■ **REQUIRED WORK**:
Continue the proposal on InterSphinx-compatible external @ref references from the point at which it ends.
#### EXTRACT ####
At-ref proposal with InterSphinx compatibility

goerz commented 11 months ago

I would propose that we add support for external @ref references in a way that is fully compatible with InterSphinx (part of the Sphinx framework that is the Python-equivalent of Documenter). Sphinx is used by virtually all Python projects (including Python itself), as well as some C/C++/Fortran projects.

This provides a solution for #688 and #425.

It may also address #319 and #1343.

The proposal has two parts:

Every call of makedocs creates an objects.inv file in the build folder that contains a mapping of all symbols in the project to a relative URL. This "inventory" file gets deployed alongside the rest of the build folder. Thus, it will be downloadable as, e.g., https://documenter.juliadocs.org/stable/objects.inv, https://documenter.juliadocs.org/v1.1/objects.inv, etc. See below for the format of the objects.inv file.
A plugin, DocumenterInterlinks (or some other name) provides the ability for a project to link to any other documentation. For example, DocumenterCitations might want to link to the main Julia docs and the Documenter docs. It would set that up as follows in docs/make.jl:

# make.jl file of DocumenterCitations
# ...
#### DATA PROVIDED ####
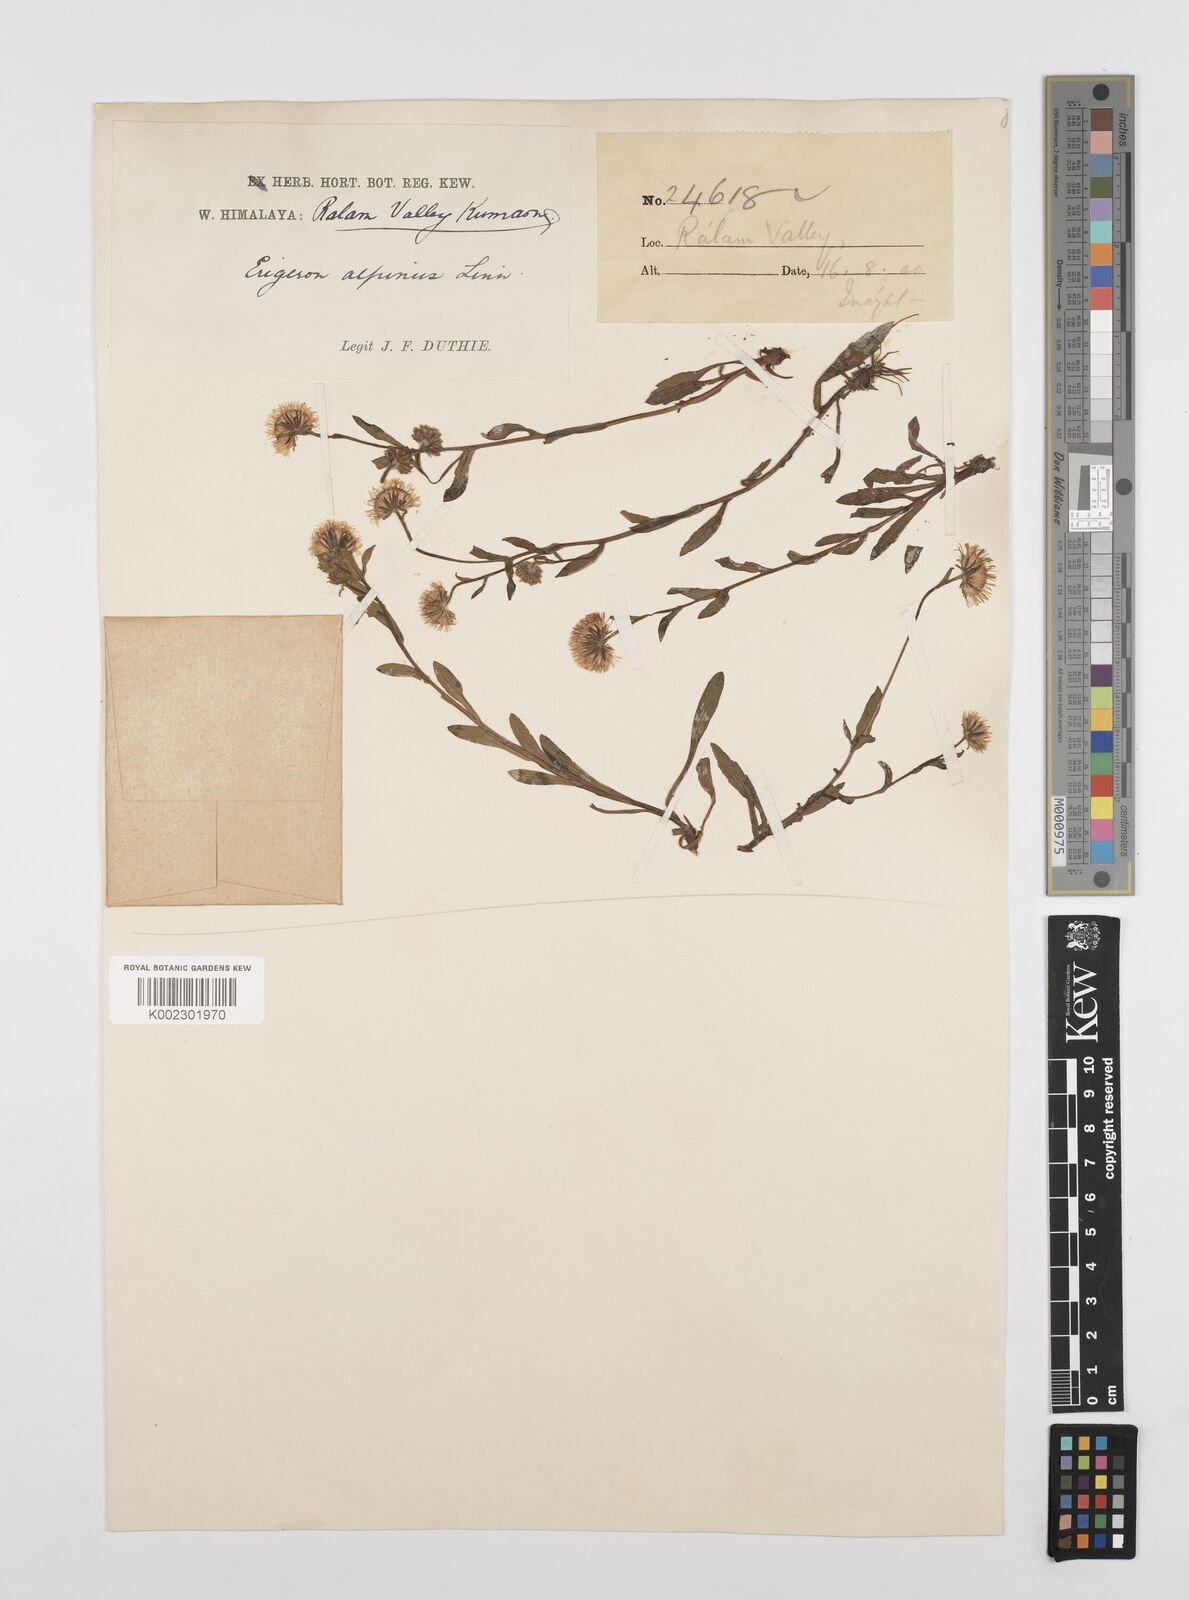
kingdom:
####
#### DATA PROVIDED ####
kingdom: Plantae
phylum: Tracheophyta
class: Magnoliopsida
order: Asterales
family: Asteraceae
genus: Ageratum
####
■ **TASK RESULT**:
using DocumenterInterlinks

links = DocumenterInterlinks(
    "julia" => "https://docs.julialang.org/en/v1.9/",
    "Documenter" => "https://documenter.juliadocs.org/stable/",
    "matplotlib" => "https://matplotlib.org/stable",  # just for extra fun (see below)
)

makedocs(plugins=[links, ], …)

Assuming that both the Julia documentation and the Documenter documentation were built such that https://docs.julialang.org/en/v1.9/objects.inv and https://documenter.juliadocs.org/stable/objects.inv exists, this would enable to write Markdown like the following the DocumenterCitations documentation:

... sorting is done via the [`sort`](@ref Base.sort) routine ...

Pass the `plugins` to [`Documenter.makedocs`](@ref).

When building DocumenterCitations' documentation, these two references would ordinarily not be resolvable. With the DocumenterInterlinks plugin, for any reference that cannot be resolved locally, the plugin would go through all the external references ("julia", "Documenter") that were set up above, download the objects.inv file, and resolve to the link defined here. See below for details.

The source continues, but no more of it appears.